Exercise :: Retype every record below exactly as it is written.

Records for this task ::
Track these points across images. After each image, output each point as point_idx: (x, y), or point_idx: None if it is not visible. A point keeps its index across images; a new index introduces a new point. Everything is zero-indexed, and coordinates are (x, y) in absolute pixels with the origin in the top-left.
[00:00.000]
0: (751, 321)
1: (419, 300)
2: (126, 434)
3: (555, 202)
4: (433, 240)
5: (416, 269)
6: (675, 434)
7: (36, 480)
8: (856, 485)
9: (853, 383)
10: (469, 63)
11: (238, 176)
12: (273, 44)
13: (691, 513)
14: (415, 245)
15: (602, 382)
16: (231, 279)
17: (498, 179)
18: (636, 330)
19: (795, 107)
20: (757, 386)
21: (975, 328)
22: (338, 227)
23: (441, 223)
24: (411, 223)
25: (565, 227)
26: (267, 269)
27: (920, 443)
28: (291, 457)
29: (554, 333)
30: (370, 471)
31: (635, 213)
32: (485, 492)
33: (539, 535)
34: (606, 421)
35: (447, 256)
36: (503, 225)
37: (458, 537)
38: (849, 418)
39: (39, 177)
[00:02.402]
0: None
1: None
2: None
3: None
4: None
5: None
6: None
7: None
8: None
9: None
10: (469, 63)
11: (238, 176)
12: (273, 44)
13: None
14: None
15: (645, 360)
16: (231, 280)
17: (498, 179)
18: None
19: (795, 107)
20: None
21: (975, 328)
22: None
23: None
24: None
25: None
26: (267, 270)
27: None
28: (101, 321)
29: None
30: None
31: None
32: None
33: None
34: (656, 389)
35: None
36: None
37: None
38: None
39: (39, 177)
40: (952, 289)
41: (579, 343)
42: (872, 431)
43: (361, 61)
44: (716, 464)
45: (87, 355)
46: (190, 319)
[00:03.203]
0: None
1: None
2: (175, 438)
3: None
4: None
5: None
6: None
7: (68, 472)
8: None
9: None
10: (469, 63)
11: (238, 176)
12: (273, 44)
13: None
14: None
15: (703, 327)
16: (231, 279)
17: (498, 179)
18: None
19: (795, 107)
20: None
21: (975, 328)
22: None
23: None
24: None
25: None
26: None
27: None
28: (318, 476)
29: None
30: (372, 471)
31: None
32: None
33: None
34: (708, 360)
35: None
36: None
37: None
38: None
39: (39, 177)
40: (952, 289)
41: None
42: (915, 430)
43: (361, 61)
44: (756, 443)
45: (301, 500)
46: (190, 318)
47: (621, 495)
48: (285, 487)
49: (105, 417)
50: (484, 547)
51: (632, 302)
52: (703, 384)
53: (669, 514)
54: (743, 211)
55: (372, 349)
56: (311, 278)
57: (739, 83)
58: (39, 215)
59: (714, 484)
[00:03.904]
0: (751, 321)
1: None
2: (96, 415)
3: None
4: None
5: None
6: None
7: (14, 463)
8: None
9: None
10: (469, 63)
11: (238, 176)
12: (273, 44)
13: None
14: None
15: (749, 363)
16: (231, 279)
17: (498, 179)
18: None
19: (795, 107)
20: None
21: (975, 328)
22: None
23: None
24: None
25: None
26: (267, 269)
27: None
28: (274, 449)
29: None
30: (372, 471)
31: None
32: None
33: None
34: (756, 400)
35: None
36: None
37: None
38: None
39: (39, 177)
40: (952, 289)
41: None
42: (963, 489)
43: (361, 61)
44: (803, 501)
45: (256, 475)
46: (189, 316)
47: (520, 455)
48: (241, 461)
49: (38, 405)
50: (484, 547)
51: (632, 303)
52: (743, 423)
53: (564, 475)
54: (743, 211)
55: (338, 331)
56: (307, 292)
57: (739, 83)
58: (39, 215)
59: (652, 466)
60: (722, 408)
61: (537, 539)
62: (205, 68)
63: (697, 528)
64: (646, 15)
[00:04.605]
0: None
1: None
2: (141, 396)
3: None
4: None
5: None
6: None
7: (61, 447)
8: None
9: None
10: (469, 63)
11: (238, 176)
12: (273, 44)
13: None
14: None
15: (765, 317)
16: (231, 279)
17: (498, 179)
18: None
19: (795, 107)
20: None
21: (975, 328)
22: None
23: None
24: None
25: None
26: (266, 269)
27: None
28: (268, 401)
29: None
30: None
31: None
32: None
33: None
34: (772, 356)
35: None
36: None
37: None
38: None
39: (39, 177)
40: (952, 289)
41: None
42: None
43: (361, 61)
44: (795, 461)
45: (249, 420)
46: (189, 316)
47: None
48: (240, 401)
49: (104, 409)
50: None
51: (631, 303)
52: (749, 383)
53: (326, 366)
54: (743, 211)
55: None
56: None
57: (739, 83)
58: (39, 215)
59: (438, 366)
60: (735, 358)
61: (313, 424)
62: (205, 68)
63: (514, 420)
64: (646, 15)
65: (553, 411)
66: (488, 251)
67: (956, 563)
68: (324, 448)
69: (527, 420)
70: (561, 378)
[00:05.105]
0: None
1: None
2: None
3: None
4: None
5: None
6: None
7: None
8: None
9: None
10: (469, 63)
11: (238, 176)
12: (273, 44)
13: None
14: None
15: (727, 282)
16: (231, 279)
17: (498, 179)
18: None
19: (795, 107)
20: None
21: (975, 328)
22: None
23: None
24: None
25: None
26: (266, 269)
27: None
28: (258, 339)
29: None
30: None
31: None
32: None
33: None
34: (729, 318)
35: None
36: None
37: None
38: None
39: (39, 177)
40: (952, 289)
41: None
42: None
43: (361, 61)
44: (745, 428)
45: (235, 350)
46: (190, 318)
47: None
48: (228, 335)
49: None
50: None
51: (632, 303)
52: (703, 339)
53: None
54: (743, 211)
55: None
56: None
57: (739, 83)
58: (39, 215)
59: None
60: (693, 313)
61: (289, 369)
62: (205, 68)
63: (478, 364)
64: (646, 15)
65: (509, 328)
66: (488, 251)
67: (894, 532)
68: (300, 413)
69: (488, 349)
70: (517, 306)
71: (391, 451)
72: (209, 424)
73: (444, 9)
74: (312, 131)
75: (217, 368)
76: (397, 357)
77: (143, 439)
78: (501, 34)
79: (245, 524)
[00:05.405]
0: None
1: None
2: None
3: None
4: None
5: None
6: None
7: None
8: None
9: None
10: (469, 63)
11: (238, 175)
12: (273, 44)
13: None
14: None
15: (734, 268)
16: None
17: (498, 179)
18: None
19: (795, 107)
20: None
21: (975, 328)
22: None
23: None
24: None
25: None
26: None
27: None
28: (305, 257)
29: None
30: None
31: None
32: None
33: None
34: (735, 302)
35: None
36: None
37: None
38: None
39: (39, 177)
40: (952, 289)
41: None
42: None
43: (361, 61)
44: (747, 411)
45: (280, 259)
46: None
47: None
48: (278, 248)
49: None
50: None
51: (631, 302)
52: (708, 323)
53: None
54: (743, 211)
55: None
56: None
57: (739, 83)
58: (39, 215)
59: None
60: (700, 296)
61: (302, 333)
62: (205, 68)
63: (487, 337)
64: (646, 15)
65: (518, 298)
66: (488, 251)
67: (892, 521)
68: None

Worked solution ::
Track these points across images. After each image, output each point as point_idx: (x, y), or point_idx: None if it is not visible. A point keeps its index across images; a new index introduces a new point. Everything is zero-indexed, and coordinates are (x, y) in absolute pixels with the origin in the top-left.
[00:00.000]
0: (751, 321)
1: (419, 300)
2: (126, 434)
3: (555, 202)
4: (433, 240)
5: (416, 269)
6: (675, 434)
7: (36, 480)
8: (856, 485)
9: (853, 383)
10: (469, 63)
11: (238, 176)
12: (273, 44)
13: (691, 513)
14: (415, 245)
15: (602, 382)
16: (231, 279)
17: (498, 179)
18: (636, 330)
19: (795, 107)
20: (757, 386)
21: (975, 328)
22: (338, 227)
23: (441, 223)
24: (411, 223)
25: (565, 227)
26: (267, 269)
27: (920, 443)
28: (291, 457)
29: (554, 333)
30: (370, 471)
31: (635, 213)
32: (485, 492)
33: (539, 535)
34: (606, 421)
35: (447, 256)
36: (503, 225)
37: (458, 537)
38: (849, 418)
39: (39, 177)
[00:02.402]
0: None
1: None
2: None
3: None
4: None
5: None
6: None
7: None
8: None
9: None
10: (469, 63)
11: (238, 176)
12: (273, 44)
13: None
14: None
15: (645, 360)
16: (231, 280)
17: (498, 179)
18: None
19: (795, 107)
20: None
21: (975, 328)
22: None
23: None
24: None
25: None
26: (267, 270)
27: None
28: (101, 321)
29: None
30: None
31: None
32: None
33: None
34: (656, 389)
35: None
36: None
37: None
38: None
39: (39, 177)
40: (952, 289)
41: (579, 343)
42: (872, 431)
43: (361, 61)
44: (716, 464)
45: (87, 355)
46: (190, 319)
[00:03.203]
0: None
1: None
2: (175, 438)
3: None
4: None
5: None
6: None
7: (68, 472)
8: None
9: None
10: (469, 63)
11: (238, 176)
12: (273, 44)
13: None
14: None
15: (703, 327)
16: (231, 279)
17: (498, 179)
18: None
19: (795, 107)
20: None
21: (975, 328)
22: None
23: None
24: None
25: None
26: None
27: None
28: (318, 476)
29: None
30: (372, 471)
31: None
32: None
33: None
34: (708, 360)
35: None
36: None
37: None
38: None
39: (39, 177)
40: (952, 289)
41: None
42: (915, 430)
43: (361, 61)
44: (756, 443)
45: (301, 500)
46: (190, 318)
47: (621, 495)
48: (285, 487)
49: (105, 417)
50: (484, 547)
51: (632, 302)
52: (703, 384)
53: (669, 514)
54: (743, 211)
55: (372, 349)
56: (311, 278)
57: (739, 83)
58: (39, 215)
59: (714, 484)
[00:03.904]
0: (751, 321)
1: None
2: (96, 415)
3: None
4: None
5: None
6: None
7: (14, 463)
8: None
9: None
10: (469, 63)
11: (238, 176)
12: (273, 44)
13: None
14: None
15: (749, 363)
16: (231, 279)
17: (498, 179)
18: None
19: (795, 107)
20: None
21: (975, 328)
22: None
23: None
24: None
25: None
26: (267, 269)
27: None
28: (274, 449)
29: None
30: (372, 471)
31: None
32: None
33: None
34: (756, 400)
35: None
36: None
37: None
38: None
39: (39, 177)
40: (952, 289)
41: None
42: (963, 489)
43: (361, 61)
44: (803, 501)
45: (256, 475)
46: (189, 316)
47: (520, 455)
48: (241, 461)
49: (38, 405)
50: (484, 547)
51: (632, 303)
52: (743, 423)
53: (564, 475)
54: (743, 211)
55: (338, 331)
56: (307, 292)
57: (739, 83)
58: (39, 215)
59: (652, 466)
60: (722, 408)
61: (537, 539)
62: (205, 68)
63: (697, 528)
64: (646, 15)
[00:04.605]
0: None
1: None
2: (141, 396)
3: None
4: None
5: None
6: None
7: (61, 447)
8: None
9: None
10: (469, 63)
11: (238, 176)
12: (273, 44)
13: None
14: None
15: (765, 317)
16: (231, 279)
17: (498, 179)
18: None
19: (795, 107)
20: None
21: (975, 328)
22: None
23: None
24: None
25: None
26: (266, 269)
27: None
28: (268, 401)
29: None
30: None
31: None
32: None
33: None
34: (772, 356)
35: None
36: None
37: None
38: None
39: (39, 177)
40: (952, 289)
41: None
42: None
43: (361, 61)
44: (795, 461)
45: (249, 420)
46: (189, 316)
47: None
48: (240, 401)
49: (104, 409)
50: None
51: (631, 303)
52: (749, 383)
53: (326, 366)
54: (743, 211)
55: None
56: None
57: (739, 83)
58: (39, 215)
59: (438, 366)
60: (735, 358)
61: (313, 424)
62: (205, 68)
63: (514, 420)
64: (646, 15)
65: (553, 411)
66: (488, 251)
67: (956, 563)
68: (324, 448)
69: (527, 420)
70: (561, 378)
[00:05.105]
0: None
1: None
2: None
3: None
4: None
5: None
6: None
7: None
8: None
9: None
10: (469, 63)
11: (238, 176)
12: (273, 44)
13: None
14: None
15: (727, 282)
16: (231, 279)
17: (498, 179)
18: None
19: (795, 107)
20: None
21: (975, 328)
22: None
23: None
24: None
25: None
26: (266, 269)
27: None
28: (258, 339)
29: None
30: None
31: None
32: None
33: None
34: (729, 318)
35: None
36: None
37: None
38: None
39: (39, 177)
40: (952, 289)
41: None
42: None
43: (361, 61)
44: (745, 428)
45: (235, 350)
46: (190, 318)
47: None
48: (228, 335)
49: None
50: None
51: (632, 303)
52: (703, 339)
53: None
54: (743, 211)
55: None
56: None
57: (739, 83)
58: (39, 215)
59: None
60: (693, 313)
61: (289, 369)
62: (205, 68)
63: (478, 364)
64: (646, 15)
65: (509, 328)
66: (488, 251)
67: (894, 532)
68: (300, 413)
69: (488, 349)
70: (517, 306)
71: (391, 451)
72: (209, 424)
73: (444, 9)
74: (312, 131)
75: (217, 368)
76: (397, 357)
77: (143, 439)
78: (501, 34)
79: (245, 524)
[00:05.405]
0: None
1: None
2: None
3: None
4: None
5: None
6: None
7: None
8: None
9: None
10: (469, 63)
11: (238, 175)
12: (273, 44)
13: None
14: None
15: (734, 268)
16: None
17: (498, 179)
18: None
19: (795, 107)
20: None
21: (975, 328)
22: None
23: None
24: None
25: None
26: None
27: None
28: (305, 257)
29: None
30: None
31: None
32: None
33: None
34: (735, 302)
35: None
36: None
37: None
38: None
39: (39, 177)
40: (952, 289)
41: None
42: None
43: (361, 61)
44: (747, 411)
45: (280, 259)
46: None
47: None
48: (278, 248)
49: None
50: None
51: (631, 302)
52: (708, 323)
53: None
54: (743, 211)
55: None
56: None
57: (739, 83)
58: (39, 215)
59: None
60: (700, 296)
61: (302, 333)
62: (205, 68)
63: (487, 337)
64: (646, 15)
65: (518, 298)
66: (488, 251)
67: (892, 521)
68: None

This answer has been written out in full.